[Circuit design text data]
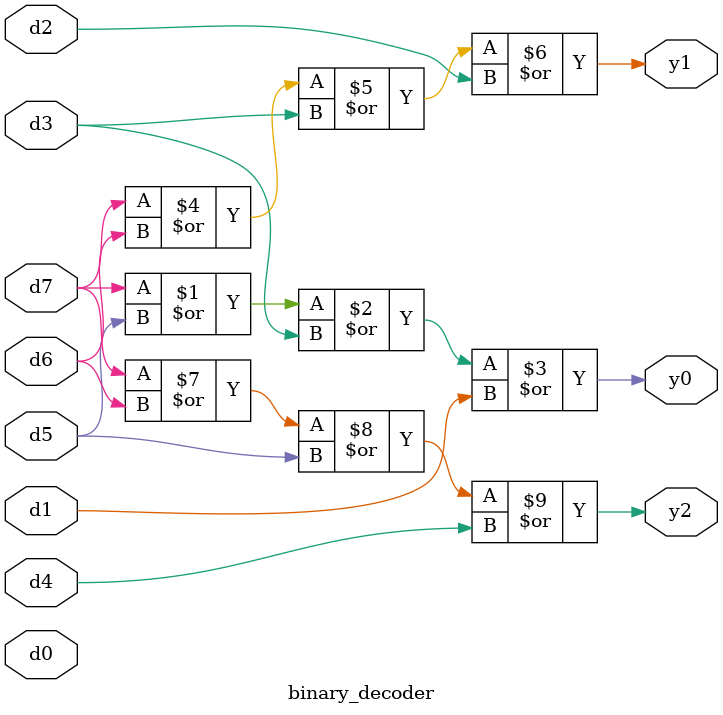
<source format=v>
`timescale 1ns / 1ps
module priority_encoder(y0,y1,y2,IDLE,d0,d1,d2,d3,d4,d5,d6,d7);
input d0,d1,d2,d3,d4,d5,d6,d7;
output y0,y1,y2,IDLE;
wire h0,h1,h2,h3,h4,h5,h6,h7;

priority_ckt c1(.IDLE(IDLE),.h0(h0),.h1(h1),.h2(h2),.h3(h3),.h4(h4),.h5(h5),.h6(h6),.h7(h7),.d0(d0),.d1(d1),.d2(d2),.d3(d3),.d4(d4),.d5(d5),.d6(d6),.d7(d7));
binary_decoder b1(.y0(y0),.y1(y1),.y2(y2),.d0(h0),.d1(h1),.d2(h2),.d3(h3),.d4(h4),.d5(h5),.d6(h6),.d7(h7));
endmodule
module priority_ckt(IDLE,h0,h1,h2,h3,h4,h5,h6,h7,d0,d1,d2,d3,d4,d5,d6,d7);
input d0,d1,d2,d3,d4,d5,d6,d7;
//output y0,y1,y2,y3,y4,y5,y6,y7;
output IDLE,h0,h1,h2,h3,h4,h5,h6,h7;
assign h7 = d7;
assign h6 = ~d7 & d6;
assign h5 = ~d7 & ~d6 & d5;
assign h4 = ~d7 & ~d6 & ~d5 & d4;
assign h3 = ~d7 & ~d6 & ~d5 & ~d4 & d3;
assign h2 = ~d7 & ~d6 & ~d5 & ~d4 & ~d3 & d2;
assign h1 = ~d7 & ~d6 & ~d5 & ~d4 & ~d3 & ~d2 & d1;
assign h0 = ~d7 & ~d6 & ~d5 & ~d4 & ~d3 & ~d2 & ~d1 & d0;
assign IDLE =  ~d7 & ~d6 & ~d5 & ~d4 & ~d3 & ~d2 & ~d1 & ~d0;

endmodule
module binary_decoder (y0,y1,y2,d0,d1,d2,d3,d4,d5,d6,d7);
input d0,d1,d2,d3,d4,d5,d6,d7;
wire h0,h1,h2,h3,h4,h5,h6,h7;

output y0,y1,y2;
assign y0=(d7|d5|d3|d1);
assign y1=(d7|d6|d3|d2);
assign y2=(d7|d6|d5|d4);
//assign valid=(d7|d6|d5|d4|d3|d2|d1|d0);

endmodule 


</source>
--
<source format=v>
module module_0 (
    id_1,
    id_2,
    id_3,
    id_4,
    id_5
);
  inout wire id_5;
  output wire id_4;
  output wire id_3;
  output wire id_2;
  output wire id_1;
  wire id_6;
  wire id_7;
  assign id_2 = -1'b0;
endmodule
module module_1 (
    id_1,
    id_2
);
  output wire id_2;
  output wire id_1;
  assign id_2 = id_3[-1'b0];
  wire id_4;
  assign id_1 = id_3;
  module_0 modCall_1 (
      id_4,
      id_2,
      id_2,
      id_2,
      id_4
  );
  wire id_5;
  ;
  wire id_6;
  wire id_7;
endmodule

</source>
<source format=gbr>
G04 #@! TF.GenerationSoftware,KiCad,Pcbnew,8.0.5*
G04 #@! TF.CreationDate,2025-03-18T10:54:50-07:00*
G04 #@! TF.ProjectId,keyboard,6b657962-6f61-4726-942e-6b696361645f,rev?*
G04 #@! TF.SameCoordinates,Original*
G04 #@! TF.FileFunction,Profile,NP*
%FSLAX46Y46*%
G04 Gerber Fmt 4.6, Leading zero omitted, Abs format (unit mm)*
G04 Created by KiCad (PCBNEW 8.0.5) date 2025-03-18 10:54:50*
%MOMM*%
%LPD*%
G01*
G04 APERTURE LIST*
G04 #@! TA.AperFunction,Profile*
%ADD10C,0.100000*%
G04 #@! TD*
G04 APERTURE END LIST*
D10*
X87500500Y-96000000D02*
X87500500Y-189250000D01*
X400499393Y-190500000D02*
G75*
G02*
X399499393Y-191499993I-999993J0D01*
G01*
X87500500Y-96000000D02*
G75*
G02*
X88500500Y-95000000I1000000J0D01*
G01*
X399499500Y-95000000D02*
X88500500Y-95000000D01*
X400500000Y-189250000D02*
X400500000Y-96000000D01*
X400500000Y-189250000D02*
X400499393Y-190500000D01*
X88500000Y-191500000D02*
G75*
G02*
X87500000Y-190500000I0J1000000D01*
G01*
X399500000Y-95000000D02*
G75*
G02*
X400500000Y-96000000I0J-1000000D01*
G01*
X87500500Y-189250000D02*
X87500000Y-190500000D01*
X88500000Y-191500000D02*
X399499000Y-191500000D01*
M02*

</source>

* _WHAT IS NEEDED_
Filter the entries and keep only the lines holding "APERTURE".

* _ANSWER TO THIS PROBLEM_
G04 APERTURE LIST*
G04 APERTURE END LIST*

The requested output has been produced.